Heading back into the city from the airport this morning, we took a different route over the grade separator at Kathipara. This time around, with all the links at Kathipara fully functional, we could actually go over towards Jawaharlal Nehru road, rather than ducking under, as we did six months ago. Now that all the construction debris is hidden from view, it is a nice sight for all the corporate types to see - a swank interchange, one arm of which leads you to a set of rather techie looking buildings. And all those traffic holdups as you enter the city, they're now a dim memory of the past!

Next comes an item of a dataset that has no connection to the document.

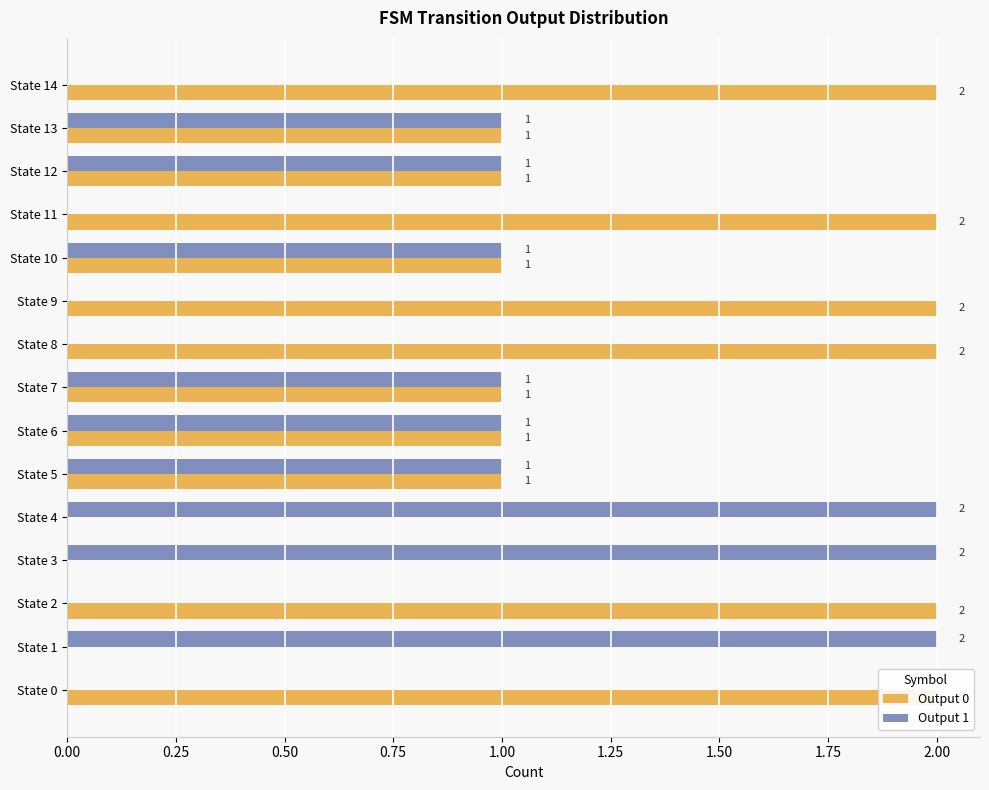

The value of Output 0 at State 14 is 1. True or false?

False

The Directors of the British East India Company were clear in their minds about the separation of the Church and the Firm. They were in it to make coin, not save souls and did not vex their minds too much about attending to the spiritual needs of their representatives in the newly created outpost at Madraspatnam. The honour of the first church in the Fort, therefore does not go to this building with the imposing spire. Yet, it has a first to its credit, being the oldest Anglican church east of the Suez. In the late 17th century, the task of designing buildings often fell to gunners - maybe because they knew how a building could be destroyed, they could design one that could not be. In any case, William Dixon, the Chief Gunner of Fort St George was assigned to build the church. The money? Since the Company had refused to sanction any finances for such frivolity, construction of the church was funded by subscriptions from the 'locals'. Dixon was a gunner who knew his business, for St Mary's Church was consecrated in 1680, with a four-foot thick, dome shaped roof; one that withstood the cannonballs that de Lally threw at it from Parry's Corner during the siege of Madras in 1758. (The spire was added 200 years after the church was built, in 1884)But that was much later; within a week of its consecration, the church recorded the first marriage, on November 4, 1680. The groom? A certain Elihu Yale, Esq., who is well known as the benefactor of that great academic institution!

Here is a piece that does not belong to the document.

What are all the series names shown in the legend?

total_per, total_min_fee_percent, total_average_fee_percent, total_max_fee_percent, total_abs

Time was when pushcarts such as these were extremely homogenous. Every one of them had the same basic ingredients: greenpeas, chickpeas, slices of unripe mangoes, grated (or finely chopped) coconut, salt, chilli powder... and then the power of the maker takes over. Whether you took your custom to Balu or to Ramu depended upon how well the man knew your taste, and how he'd balance the salt to be just right for you. Were there pushcarts in those days? Unlikely, you say? Maybe you're right, for the sundal came to its own on the sands of the Marina Beach, which are not the easiest terrain to push a laden cart through.With more options for an evening out than just the Marina, the options for push-cart-snacking have also grown. Chennai has also become quietly cosmopolitan, no matter what outsiders might say. Here's proof, if you will: the sundal has ceded a fair amount of space to crunch-munch delicacies imported from other parts of India. Jhal mudi on the push carts was just impossible to come by a few years ago, but now, it looks like Chennai has taken to it with a vengeance.Writing about sundal and jhal mudi has only served to make me drool - I can't think of what to write any more!
It didn't seem like much when it was being built, but the LB Road / Sardar Patel Road flyover has quite eased a significant part of the bottlenecking on those roads.